### Activity
If a record holds a picture, drop the picture and repeat everything else word for word.

### Input data
_ _ _ _

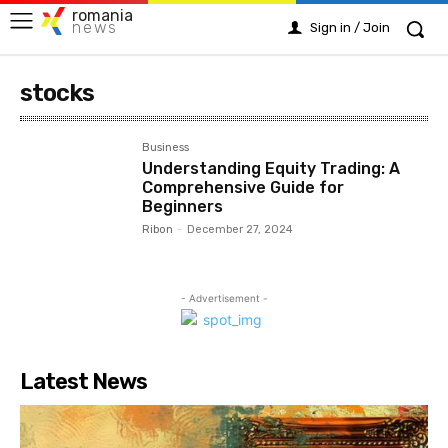
romania
news
Sign in / Join
stocks
Business
Understanding Equity Trading: A
Comprehensive Guide for
Beginners
Ribon
-
December 27, 2024
- Advertisement -
Latest News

_ _ _ _

### Task answer
romania
news
Sign in / Join
stocks
Business
Understanding Equity Trading: A
Comprehensive Guide for
Beginners
Ribon
-
December 27, 2024
- Advertisement -
Latest News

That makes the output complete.